I have just rambled a lot about my own relationship, but do you have any of those sorts of feelings toward your husband? I would not have been able to handle the porn thing, I'm with you on that, and yet I'm to the point with my husband that if I catch him rubbernecking other women (rare), I don't mind because I know I can trust him, I feel well loved, and I know he's not comparing me. I will say that he's an unusually stand-up guy, very focused on his own spiritual development and pretty enlightened in general, so I lucked out. He's on a path, I guess, and that does affect how he handles day to day situations and relationships.

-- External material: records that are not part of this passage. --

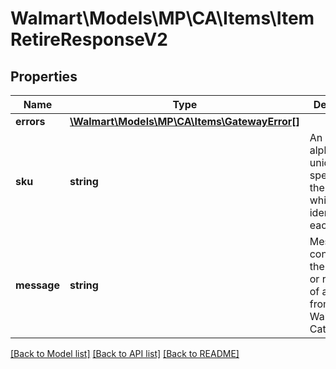 # Walmart\Models\MP\CA\Items\ItemRetireResponseV2

## Properties

Name | Type | Description | Notes
------------ | ------------- | ------------- | -------------
**errors** | [**\Walmart\Models\MP\CA\Items\GatewayError[]**](GatewayError.md) |  | [optional]
**sku** | **string** | An arbitrary alphanumeric unique ID, specified by the seller, which identifies each item. |
**message** | **string** | Message confirming the deletion or retirement of an item from the Walmart Catalog | [optional]


[[Back to Model list]](./) [[Back to API list]](../../../../../README.md#supported-apis) [[Back to README]](../../../../../README.md)
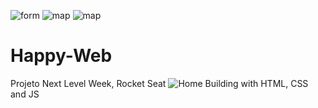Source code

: ![form](https://user-images.githubusercontent.com/72428181/158828784-4e2fbb88-1f10-4d2a-bf34-13af318395a8.png)
![map](https://user-images.githubusercontent.com/72428181/158828788-e56ad8c4-8af6-425a-ac13-aacb7ca6541f.png)
![map](https://user-images.githubusercontent.com/72428181/158828830-fbed5fb6-dba9-4953-b5da-3542ac8ec39a.png)
# Happy-Web
Projeto Next Level Week, Rocket Seat
![Home](https://user-images.githubusercontent.com/72428181/158821997-362d7b96-c246-4385-864b-1573891aa113.png)
Building with HTML, CSS and JS
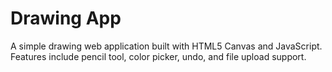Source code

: # Drawing App

A simple drawing web application built with HTML5 Canvas and JavaScript.  
Features include pencil tool, color picker, undo, and file upload support.
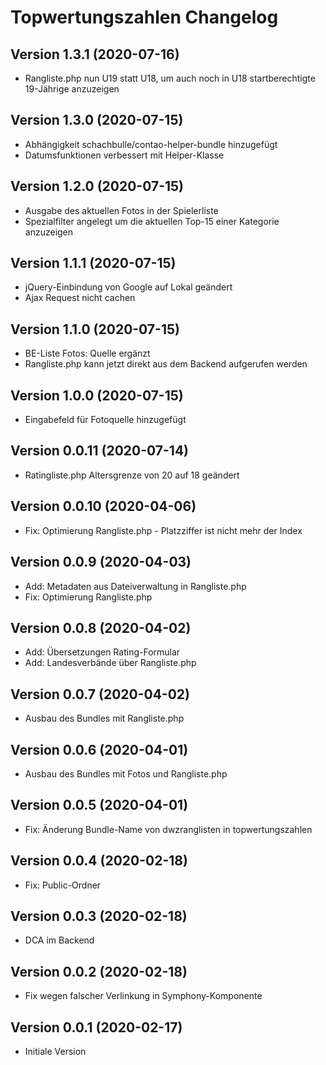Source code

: # Topwertungszahlen Changelog

## Version 1.3.1 (2020-07-16)

* Rangliste.php nun U19 statt U18, um auch noch in U18 startberechtigte 19-Jährige anzuzeigen

## Version 1.3.0 (2020-07-15)

* Abhängigkeit schachbulle/contao-helper-bundle hinzugefügt
* Datumsfunktionen verbessert mit Helper-Klasse

## Version 1.2.0 (2020-07-15)

* Ausgabe des aktuellen Fotos in der Spielerliste
* Spezialfilter angelegt um die aktuellen Top-15 einer Kategorie anzuzeigen

## Version 1.1.1 (2020-07-15)

* jQuery-Einbindung von Google auf Lokal geändert
* Ajax Request nicht cachen

## Version 1.1.0 (2020-07-15)

* BE-Liste Fotos: Quelle ergänzt
* Rangliste.php kann jetzt direkt aus dem Backend aufgerufen werden

## Version 1.0.0 (2020-07-15)

* Eingabefeld für Fotoquelle hinzugefügt

## Version 0.0.11 (2020-07-14)

* Ratingliste.php Altersgrenze von 20 auf 18 geändert

## Version 0.0.10 (2020-04-06)

* Fix: Optimierung Rangliste.php - Platzziffer ist nicht mehr der Index

## Version 0.0.9 (2020-04-03)

* Add: Metadaten aus Dateiverwaltung in Rangliste.php
* Fix: Optimierung Rangliste.php

## Version 0.0.8 (2020-04-02)

* Add: Übersetzungen Rating-Formular
* Add: Landesverbände über Rangliste.php

## Version 0.0.7 (2020-04-02)

* Ausbau des Bundles mit Rangliste.php

## Version 0.0.6 (2020-04-01)

* Ausbau des Bundles mit Fotos und Rangliste.php

## Version 0.0.5 (2020-04-01)

* Fix: Änderung Bundle-Name von dwzranglisten in topwertungszahlen

## Version 0.0.4 (2020-02-18)

* Fix: Public-Ordner

## Version 0.0.3 (2020-02-18)

* DCA im Backend

## Version 0.0.2 (2020-02-18)

* Fix wegen falscher Verlinkung in Symphony-Komponente

## Version 0.0.1 (2020-02-17)

* Initiale Version
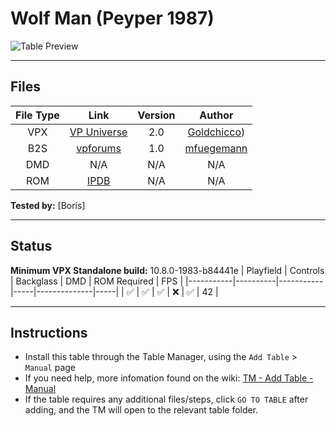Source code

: # Wolf Man (Peyper 1987)

![Table Preview](../../images/vpx-wolfman-preview.png)

---

## Files
| File Type | Link | Version | Author |
|:---------:|:----:|:-------:|:------:|
| VPX | [VP Universe](https://vpuniverse.com/files/file/7729-wolf-man-peyper-1987/) | 2.0 | [Goldchicco](https://vpuniverse.com/profile/23579-goldchicco/)) |
| B2S | [vpforums](https://www.vpforums.org/index.php?app=downloads&showfile=10730) | 1.0 | [mfuegemann](https://www.vpforums.org/index.php?showuser=5944) |
| DMD | N/A | N/A | N/A |
| ROM | [IPDB](https://www.ipdb.org/machine.cgi?id=4435) | N/A | N/A |

**Tested by:** [Boris]

---

## Status 
**Minimum VPX Standalone build:** 10.8.0-1983-b84441e
| Playfield | Controls | Backglass | DMD | ROM Required | FPS | 
|-----------|----------|-----------|-----|--------------|-----|
| :white_check_mark: | :white_check_mark: | :white_check_mark: | :x: | :white_check_mark: | 42 |

---

## Instructions

- Install this table through the Table Manager, using the `Add Table` > `Manual` page
- If you need help, more infomation found on the wiki: [TM - Add Table - Manual](https://github.com/LegendsUnchained/vpx-standalone-alp4k/wiki/%5B04%5D-%F0%9F%A7%A1-TM-%E2%80%90-Other-Features#add-table---manual)
- If the table requires any additional files/steps, click `GO TO TABLE` after adding, and the TM will open to the relevant table folder.

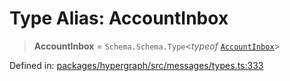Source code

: # Type Alias: AccountInbox

> **AccountInbox** = `Schema.Schema.Type`\<*typeof* [`AccountInbox`](../variables/AccountInbox.md)\>

Defined in: [packages/hypergraph/src/messages/types.ts:333](https://github.com/hashirpm/hypergraph/blob/ab4ea1cdb9430798142e0d735aac9d31c2cf0ae0/packages/hypergraph/src/messages/types.ts#L333)
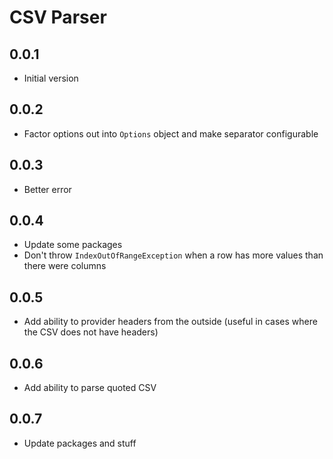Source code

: # CSV Parser

## 0.0.1
* Initial version

## 0.0.2
* Factor options out into `Options` object and make separator configurable

## 0.0.3
* Better error

## 0.0.4
* Update some packages
* Don't throw `IndexOutOfRangeException` when a row has more values than there were columns

## 0.0.5
* Add ability to provider headers from the outside (useful in cases where the CSV does not have headers)

## 0.0.6
* Add ability to parse quoted CSV

## 0.0.7
* Update packages and stuff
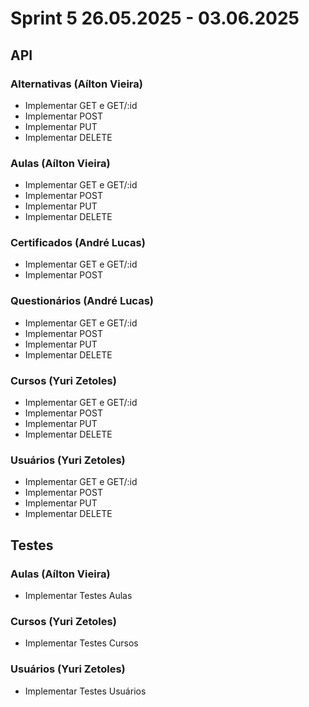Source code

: # Sprint 5 26.05.2025 - 03.06.2025

## API
### Alternativas (Aílton Vieira)
- Implementar GET e GET/:id
- Implementar POST
- Implementar PUT
- Implementar DELETE

### Aulas (Aílton Vieira)
- Implementar GET e GET/:id
- Implementar POST
- Implementar PUT
- Implementar DELETE

### Certificados (André Lucas)
- Implementar GET e GET/:id
- Implementar POST

### Questionários (André Lucas)
- Implementar GET e GET/:id
- Implementar POST
- Implementar PUT
- Implementar DELETE

### Cursos (Yuri Zetoles)
- Implementar GET e GET/:id
- Implementar POST
- Implementar PUT
- Implementar DELETE

### Usuários (Yuri Zetoles)
- Implementar GET e GET/:id
- Implementar POST
- Implementar PUT
- Implementar DELETE

## Testes
<!-- ### Alternativas (Aílton Vieira)
- Implementar Testes Alternativas -->

### Aulas (Aílton Vieira)
- Implementar Testes Aulas

<!-- ### Certificados (André Lucas)
- Implementar Testes Certificados

### Questionários (André Lucas)
- Implementar Testes Questionários -->

### Cursos (Yuri Zetoles)
- Implementar Testes Cursos

### Usuários (Yuri Zetoles)
- Implementar Testes Usuários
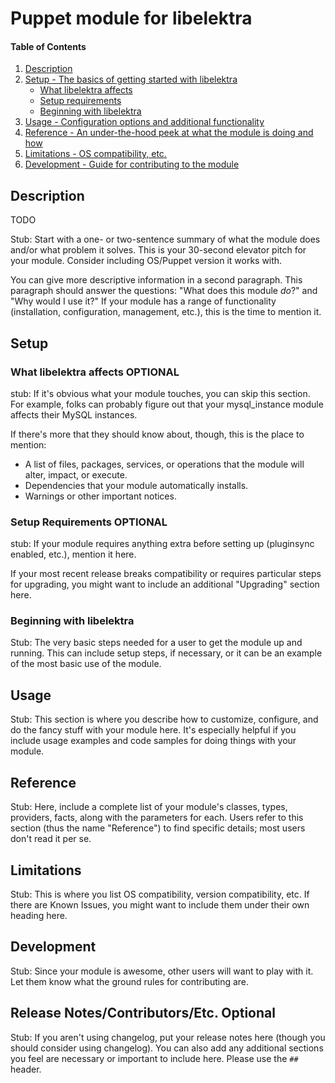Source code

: # Puppet module for libelektra

#### Table of Contents

1. [Description](#description)
1. [Setup - The basics of getting started with libelektra](#setup)
    * [What libelektra affects](#what-libelektra-affects)
    * [Setup requirements](#setup-requirements)
    * [Beginning with libelektra](#beginning-with-libelektra)
1. [Usage - Configuration options and additional functionality](#usage)
1. [Reference - An under-the-hood peek at what the module is doing and how](#reference)
1. [Limitations - OS compatibility, etc.](#limitations)
1. [Development - Guide for contributing to the module](#development)

## Description

TODO

Stub: Start with a one- or two-sentence summary of what the module does and/or what
problem it solves. This is your 30-second elevator pitch for your module.
Consider including OS/Puppet version it works with.

You can give more descriptive information in a second paragraph. This paragraph
should answer the questions: "What does this module *do*?" and "Why would I use
it?" If your module has a range of functionality (installation, configuration,
management, etc.), this is the time to mention it.

## Setup

### What libelektra affects **OPTIONAL**

stub: If it's obvious what your module touches, you can skip this section. For
example, folks can probably figure out that your mysql_instance module affects
their MySQL instances.

If there's more that they should know about, though, this is the place to mention:

* A list of files, packages, services, or operations that the module will alter,
  impact, or execute.
* Dependencies that your module automatically installs.
* Warnings or other important notices.

### Setup Requirements **OPTIONAL**

stub: If your module requires anything extra before setting up (pluginsync enabled,
etc.), mention it here.

If your most recent release breaks compatibility or requires particular steps
for upgrading, you might want to include an additional "Upgrading" section
here.

### Beginning with libelektra

Stub: The very basic steps needed for a user to get the module up and running. This
can include setup steps, if necessary, or it can be an example of the most
basic use of the module.

## Usage

Stub: This section is where you describe how to customize, configure, and do the
fancy stuff with your module here. It's especially helpful if you include usage
examples and code samples for doing things with your module.

## Reference

Stub: Here, include a complete list of your module's classes, types, providers,
facts, along with the parameters for each. Users refer to this section (thus
the name "Reference") to find specific details; most users don't read it per
se.

## Limitations

Stub: This is where you list OS compatibility, version compatibility, etc. If there
are Known Issues, you might want to include them under their own heading here.

## Development

Stub: Since your module is awesome, other users will want to play with it. Let them
know what the ground rules for contributing are.

## Release Notes/Contributors/Etc. **Optional**

Stub: If you aren't using changelog, put your release notes here (though you should
consider using changelog). You can also add any additional sections you feel
are necessary or important to include here. Please use the `## ` header.
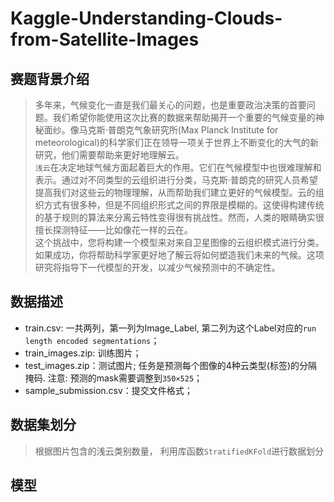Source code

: # Kaggle-Understanding-Clouds-from-Satellite-Images
## 赛题背景介绍
> 多年来，气候变化一直是我们最关心的问题，也是重要政治决策的首要问题。我们希望你能使用这次比赛的数据来帮助揭开一个重要的气候变量的神秘面纱。像马克斯·普朗克气象研究所(Max Planck Institute for meteorological)的科学家们正在领导一项关于世界上不断变化的大气的新研究，他们需要帮助来更好地理解云。<br>
`浅云`在决定地球气候方面起着巨大的作用。它们在气候模型中也很难理解和表示。通过对不同类型的云组织进行分类，马克斯·普朗克的研究人员希望提高我们对这些云的物理理解，从而帮助我们建立更好的气候模型。云的组织方式有很多种，但是不同组织形式之间的界限是模糊的。这使得构建传统的基于规则的算法来分离云特性变得很有挑战性。然而，人类的眼睛确实很擅长探测特征——比如像花一样的云在。<br>
这个挑战中，您将构建一个模型来对来自卫星图像的云组织模式进行分类。如果成功，你将帮助科学家更好地了解云将如何塑造我们未来的气候。这项研究将指导下一代模型的开发，以减少气候预测中的不确定性。
## 数据描述
* train.csv: 一共两列，第一列为Image_Label, 第二列为这个Label对应的`run length encoded segmentations`；<br>
* train_images.zip: 训练图片； <br>
* test_images.zip：测试图片; 任务是预测每个图像的4种云类型(标签)的分隔掩码. 注意: 预测的mask需要调整到`350×525`；<br>
* sample_submission.csv：提交文件格式；<br>
## 数据集划分
>根据图片包含的浅云类别数量， 利用库函数`StratifiedKFold`进行数据划分
## 模型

I don't have any actual advice for you, I just wanted to post an example of what I think is a loving, committed relationship as a comparison (which still has its ups and downs, of course), because personally it would be hard for me to stay in a relationship where I routinely felt like I was not having that soul connection with my partner or felt somehow out of place and unhappy with my life with him. I sometimes feel like I am not doing my life's work, and think about what direction I might have taken had I not met my husband, but any unhappiness I feel about my current situation, career choice, etc. really has nothing to do with him, even if I had the opportunity for something much more exciting, it wouldn't be worth it if I had to give him up to do it, and in many ways I know my overall well-being is better because I met him. Basically, the things I do to make up for what I'm "missing" by choosing this life are acceptable stand-ins. Like any limitations or compromises I've made to be with him are a good trade. Have you made a good trade, or are you coming up with the short end of the stick all the time? It seems like he has to be willing to contribute and do his part.
Good luck, I know it's a lot more complicated when children are involved.